Minimal Avatar-Led Summary Card
Visual-Rich Discovery Card
Direct-Access, Action-First Card
Editorial-style card
Relevance-driven Comparison Card
Use Case Driven Card
Horizontal Version balances both Info & Visual

2.3 — Final Design

After exploring multiple layout and card variations, while visually rich and conversational layouts improved engagement during exploration, they introduced unnecessary cognitive overhead for search-driven tasks and were intentionally deprioritized in the final design.

We finally landed on a search-first design that surfaces sufficient, decision-ready information while intentionally minimizing visual distraction.

At that point, the core search experience reached a level of clarity and stability that no longer benefited from incremental UX tuning.

The design challenge expanded beyond usability toward long-term platform sustainability and growth.

Supporting creators, encouraging contribution, and accommodating advanced usage beyond UI-based tools.

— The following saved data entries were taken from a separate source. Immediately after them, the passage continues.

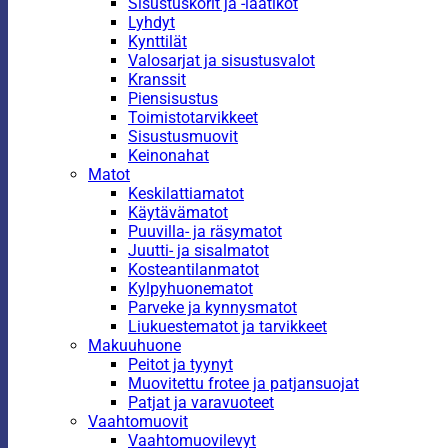
Sisustuskorit ja -laatikot
Lyhdyt
Kynttilät
Valosarjat ja sisustusvalot
Kranssit
Piensisustus
Toimistotarvikkeet
Sisustusmuovit
Keinonahat
Matot
Keskilattiamatot
Käytävämatot
Puuvilla- ja räsymatot
Juutti- ja sisalmatot
Kosteantilanmatot
Kylpyhuonematot
Parveke ja kynnysmatot
Liukuestematot ja tarvikkeet
Makuuhuone
Peitot ja tyynyt
Muovitettu frotee ja patjansuojat
Patjat ja varavuoteet
Vaahtomuovit
Vaahtomuovilevyt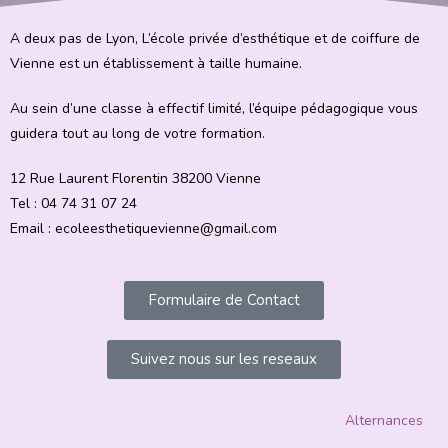
A deux pas de Lyon, L’école privée d’esthétique et de coiffure de
Vienne est un établissement à taille humaine.
Au sein d’une classe à effectif limité, l’équipe pédagogique vous
guidera tout au long de votre formation.
12 Rue Laurent Florentin 38200 Vienne
Tel : 04 74 31 07 24
Email : ecoleesthetiquevienne@gmail.com
Formulaire de Contact
Suivez nous sur les reseaux
Alternances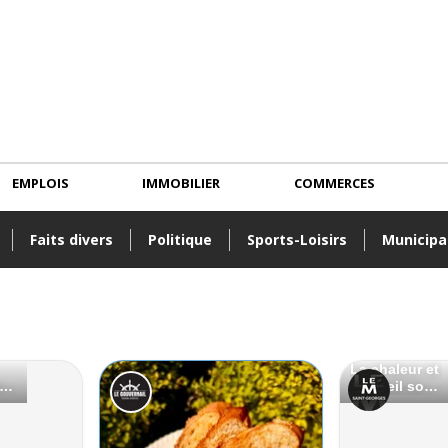
EMPLOIS
IMMOBILIER
COMMERCES
Faits divers
Politique
Sports-Loisirs
Municipa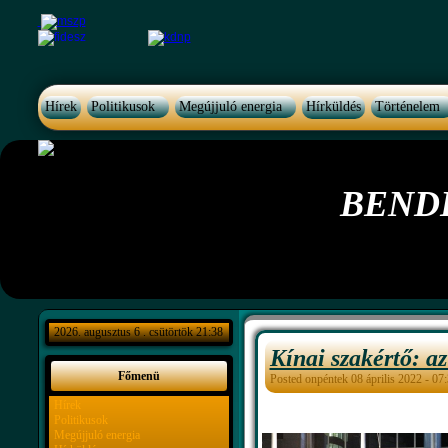
Hírek
Politikusok
Megújjuló energia
Hírküldés
Történelem
BEND
2026. augusztus 6 . csütörtök 21:38
Kínai szakértő: a
Főmenü
Posted onpéntek 08 április 2022 - 07
Hírek
Politikusok
Megújjuló energia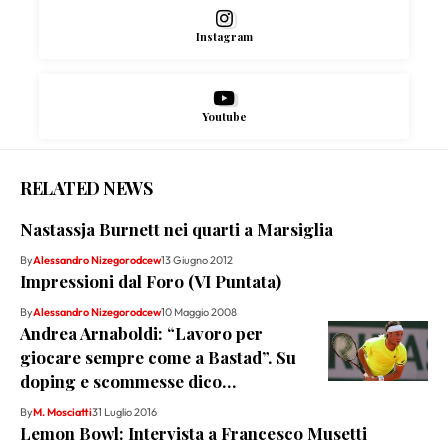
Instagram
Youtube
RELATED NEWS
Nastassja Burnett nei quarti a Marsiglia
By
Alessandro Nizegorodcew
13 Giugno 2012
Impressioni dal Foro (VI Puntata)
By
Alessandro Nizegorodcew
10 Maggio 2008
Andrea Arnaboldi: “Lavoro per
giocare sempre come a Bastad”. Su
doping e scommesse dico…
By
M. Mosciatti
31 Luglio 2016
Lemon Bowl: Intervista a Francesco Musetti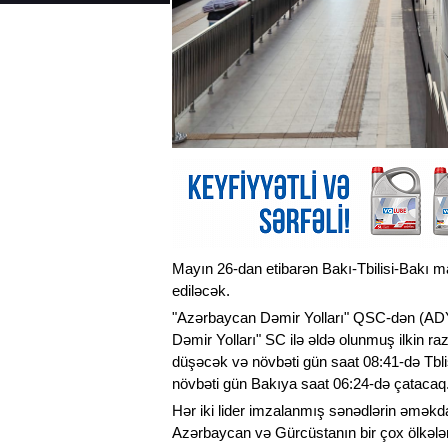
Mayın 26-dan etibarən Bakı-Tbilisi-Bakı ma
ediləcək.
"Azərbaycan Dəmir Yolları" QSC-dən (A
Dəmir Yolları" SC ilə əldə olunmuş ilkin r
düşəcək və növbəti gün saat 08:41-də Tbli
növbəti gün Bakıya saat 06:24-də çatacaq
Hər iki lider imzalanmış sənədlərin əməkd
Azərbaycan və Gürcüstanın bir çox ölkələ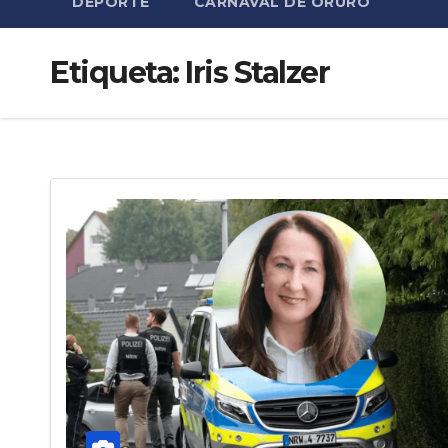
DEPORTE
CARNAVAL DE ORURO
Etiqueta:
Iris Stalzer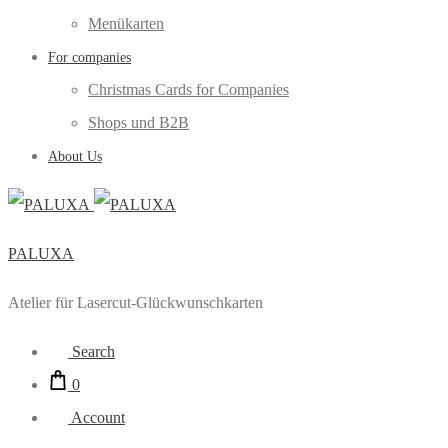
Menükarten
For companies
Christmas Cards for Companies
Shops und B2B
About Us
PALUXA
Atelier für Lasercut-Glückwunschkarten
Search
0
Account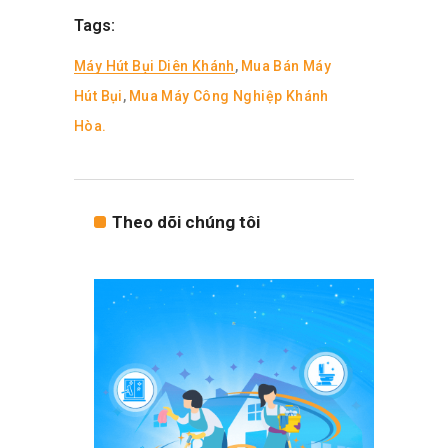
Tags:
Máy Hút Bụi Diên Khánh
,
Mua Bán Máy
Hút Bụi
,
Mua Máy Công Nghiệp Khánh
Hòa.
Theo dõi chúng tôi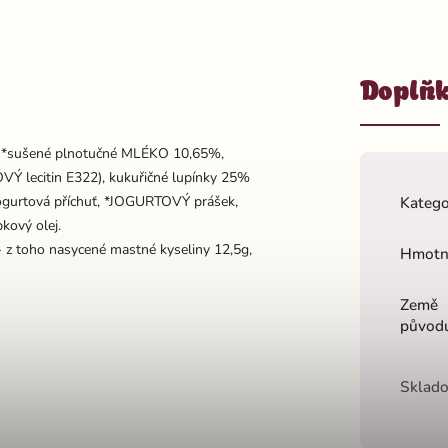
Doplňk
, *sušené plnotučné MLÉKO 10,65%,
Ý lecitin E322), kukuřičné lupínky 25%
 jogurtová příchuť, *JOGURTOVÝ prášek,
Katego
pkový olej.
- z toho nasycené mastné kyseliny 12,5g,
Hmotn
Země
původ
Sklado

III. Build AI, Build Ecosystem

xxxxx

Public User Profile

Submit Tools

Find APIs

3.1 — Public Creator Profiles & Collections

Why? As the platform grows, trust, attribution, and continuity become increasingly important—especially for expert creators contributing tools over time.

3.2 — Creator Submissions for AI Tools & GPTs

Why? While Nexa already aggregates AI tools from open sources, creators remain largely disconnected from the platform itself. Without a direct contribution model, tools exist as isolated entries.

3.3 — Downloadable API Packages for Advanced Users

Why? While full-developed tools meet most discovery needs, advanced users often require deeper control, composability, and integration into existing workflows.

Reflection & Next Steps

Results & Impacts

The platform operates at meaningful scale, providing real-world constraints and validation context for design decisions.

  • 5M+ monthly visits with a balanced desktop and mobile audience

  • 3+ minutes average visit duration, indicating sustained engagement

  • 4.2 pages per visit, reflecting multi-step exploration behavior

As we can see frome the analysis, over 60% of our user used mobile to access. Based on this, we improved the mobile end responsive design.

Thoughts

One key reflection was recognizing when to stop optimizing individual interactions and start designing for system-level sustainability.

Establishing a search-first foundation clarified user intent and reduced cognitive load, but long-term value depended on enabling identity, contribution, and advanced usage beyond search.By introducing public creator profiles, creator submissions, and API packages, the platform shifted from passive aggregation toward an ecosystem that connects creators, users, and expert workflows.

If continued, the next phase would focus on validating these platform extensions through creator engagement metrics, API adoption signals, and behavioral indicators of long-term retention—while carefully managing the trade-offs between simplicity, governance, and scalability.